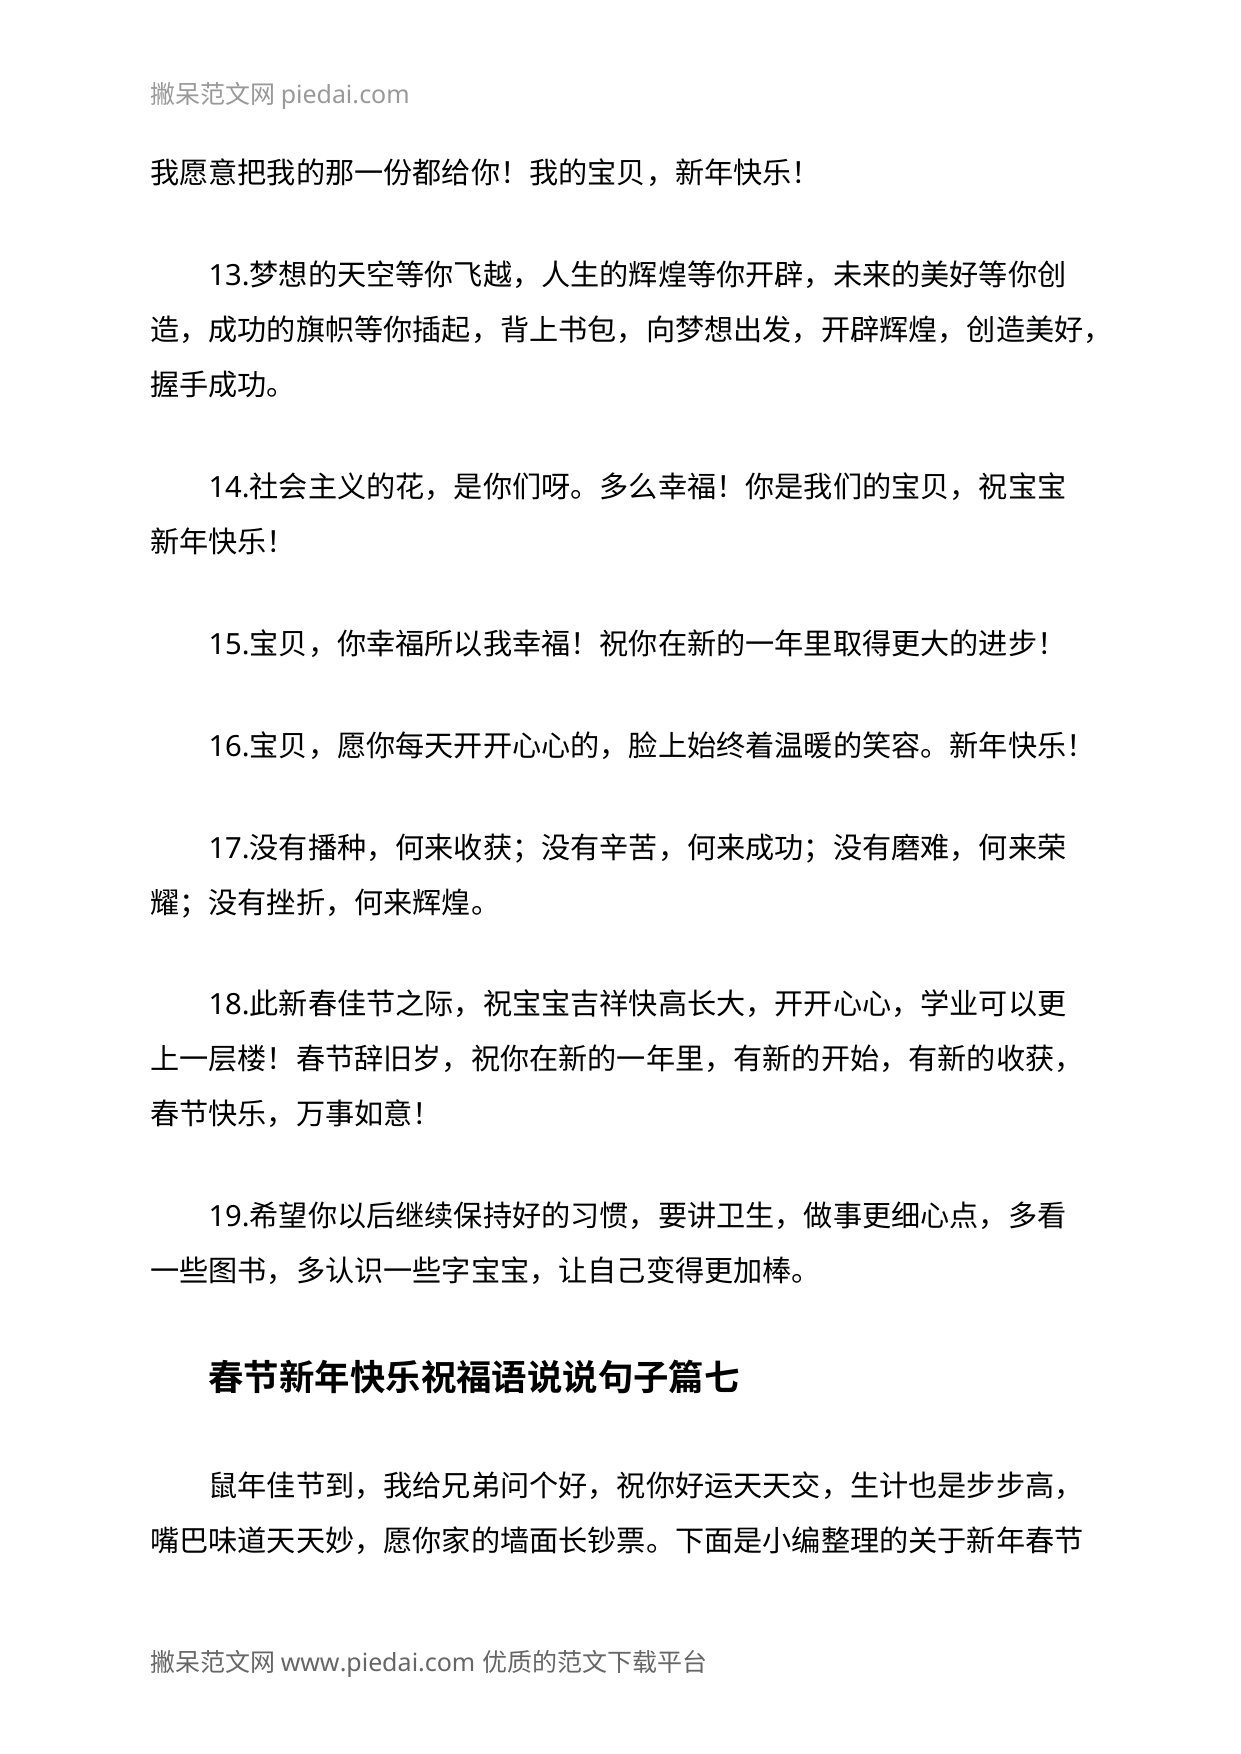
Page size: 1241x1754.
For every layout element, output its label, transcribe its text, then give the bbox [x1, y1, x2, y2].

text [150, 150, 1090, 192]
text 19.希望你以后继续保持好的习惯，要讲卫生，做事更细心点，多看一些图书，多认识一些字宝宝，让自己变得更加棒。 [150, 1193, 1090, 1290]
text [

- BRIEF
Without including any pictures, print each record exactly.

- EXERCISE OUTPUT
Page size: 1241x1754.
For every layout element, output its label, transcribe its text, then give the bbox [x1, y1, x2, y2].

text [150, 150, 1090, 192]
text 19.希望你以后继续保持好的习惯，要讲卫生，做事更细心点，多看一些图书，多认识一些字宝宝，让自己变得更加棒。 [150, 1193, 1090, 1290]
text [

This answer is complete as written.